Why? Because MAXROW is 3, and sizeof(*p) is 16, so we get 3 * 16.
Why is sizeof(*p) 16? Because MAXCOL is 4, so p is a pointer to an array of 4 ints. Each int is 32 bits = 4 bytes. 4 ints in the array * 4 bytes = 16.
Why is sizeof(*p) not 4? Because it is the size of what p points to, not the size of p. To be the size of p it would have to be sizeof(p), which would be 4, as p is a pointer.
Pedantically you could add:
If the machine is 64 bit (say) the answer would be 96.
As the question states "How many bytes are allocated in the process?", you need to add the 4 bytes for the pointer p.
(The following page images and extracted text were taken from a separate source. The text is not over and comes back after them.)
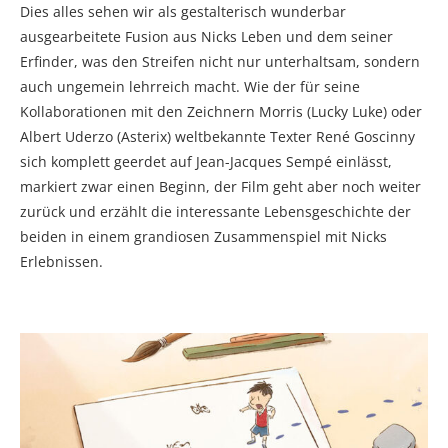
Dies alles sehen wir als gestalterisch wunderbar
ausgearbeitete Fusion aus Nicks Leben und dem seiner
Erfinder, was den Streifen nicht nur unterhaltsam, sondern
auch ungemein lehrreich macht. Wie der für seine
Kollaborationen mit den Zeichnern Morris (Lucky Luke) oder
Albert Uderzo (Asterix) weltbekannte Texter René Goscinny
sich komplett geerdet auf Jean-Jacques Sempé einlässt,
markiert zwar einen Beginn, der Film geht aber noch weiter
zurück und erzählt die interessante Lebensgeschichte der
beiden in einem grandiosen Zusammenspiel mit Nicks
Erlebnissen.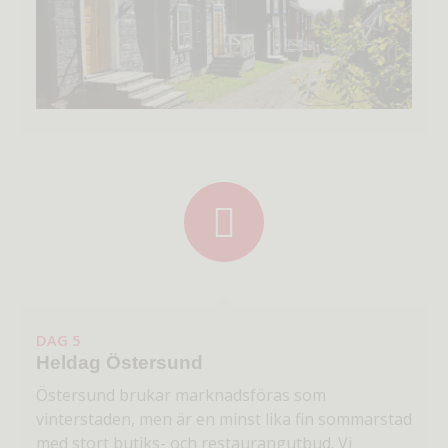
DAG 5
Heldag Östersund
Östersund brukar marknadsföras som
vinterstaden, men är en minst lika fin sommarstad
med stort butiks- och restaurangutbud. Vi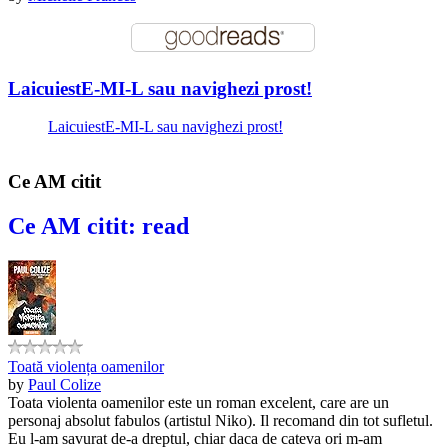
LaicuiestE-MI-L sau navighezi prost!
LaicuiestE-MI-L sau navighezi prost!
Ce AM citit
Ce AM citit: read
Toată violența oamenilor
by
Paul Colize
Toata violenta oamenilor este un roman excelent, care are un
personaj absolut fabulos (artistul Niko). Il recomand din tot sufletul.
Eu l-am savurat de-a dreptul, chiar daca de cateva ori m-am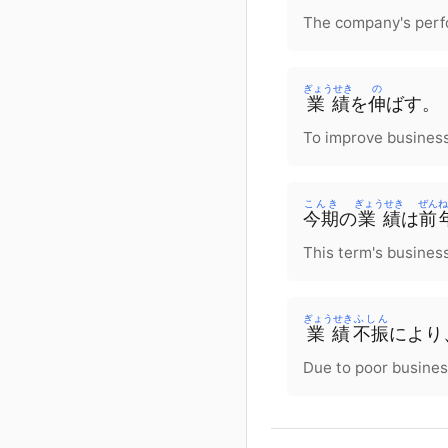
The company's perf
ぎょうせき
の
業績
を
伸
ばす
。
To improve business
こんき
ぎょうせき
ぜんね
今期
の
業績
は
前
This term's business
ぎょうせき
ふしん
業績
不振
により
Due to poor busines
malloc can allocate more than you ask for (but not less) so the question cannot be answered.
In a similar vein as 2, you could argue that as the process is also loading system dlls such as the C runtime dll in order to run, it is allocating the space for those too. Then you could argue for the space allocated by dlls that are being injected into the process by other (non system) processes, such as those injected by Actual Window Manager and its ilk. But how pedantic do we want to get?
But I think the question is really asking for 48, with possible extra credit for explaining 96.
How about zero bytes because that won't even compile without the non-standard alloc.h. If you can't compile it, you can't run it and if you can't run it, it can't allocate any memory at all.